What is being asked: Restate the lines exactly, starting at the line that contains "con il decreto" and finishing with the final line of the records.

· · ·

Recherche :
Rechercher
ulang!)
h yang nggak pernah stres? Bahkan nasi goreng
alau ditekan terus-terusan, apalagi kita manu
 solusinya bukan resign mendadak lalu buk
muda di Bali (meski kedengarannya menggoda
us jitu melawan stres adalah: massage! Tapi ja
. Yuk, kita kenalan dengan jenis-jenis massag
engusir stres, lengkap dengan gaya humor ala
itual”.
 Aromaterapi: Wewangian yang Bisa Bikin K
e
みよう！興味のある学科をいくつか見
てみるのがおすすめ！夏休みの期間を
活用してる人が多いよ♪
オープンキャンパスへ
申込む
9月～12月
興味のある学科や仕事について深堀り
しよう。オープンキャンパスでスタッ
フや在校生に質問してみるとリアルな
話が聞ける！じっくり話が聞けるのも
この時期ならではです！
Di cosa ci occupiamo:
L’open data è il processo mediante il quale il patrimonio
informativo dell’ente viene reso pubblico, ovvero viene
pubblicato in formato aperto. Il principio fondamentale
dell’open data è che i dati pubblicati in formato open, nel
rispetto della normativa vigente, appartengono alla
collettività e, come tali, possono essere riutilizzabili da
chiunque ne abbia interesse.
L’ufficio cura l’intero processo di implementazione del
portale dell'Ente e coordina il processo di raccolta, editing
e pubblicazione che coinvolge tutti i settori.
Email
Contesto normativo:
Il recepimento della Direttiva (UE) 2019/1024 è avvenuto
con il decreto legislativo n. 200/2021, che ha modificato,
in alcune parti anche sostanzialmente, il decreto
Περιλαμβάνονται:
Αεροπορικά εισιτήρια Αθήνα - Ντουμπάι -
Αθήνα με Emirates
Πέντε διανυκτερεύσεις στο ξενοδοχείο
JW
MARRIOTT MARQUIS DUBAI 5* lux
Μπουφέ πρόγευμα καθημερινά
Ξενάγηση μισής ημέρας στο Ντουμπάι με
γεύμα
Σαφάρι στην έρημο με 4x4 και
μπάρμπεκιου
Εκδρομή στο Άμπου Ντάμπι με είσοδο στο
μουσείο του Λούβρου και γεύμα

· · ·

Output of the exercise:
con il decreto legislativo n. 200/2021, che ha modificato,
in alcune parti anche sostanzialmente, il decreto
Περιλαμβάνονται:
Αεροπορικά εισιτήρια Αθήνα - Ντουμπάι -
Αθήνα με Emirates
Πέντε διανυκτερεύσεις στο ξενοδοχείο
JW
MARRIOTT MARQUIS DUBAI 5* lux
Μπουφέ πρόγευμα καθημερινά
Ξενάγηση μισής ημέρας στο Ντουμπάι με
γεύμα
Σαφάρι στην έρημο με 4x4 και
μπάρμπεκιου
Εκδρομή στο Άμπου Ντάμπι με είσοδο στο
μουσείο του Λούβρου και γεύμα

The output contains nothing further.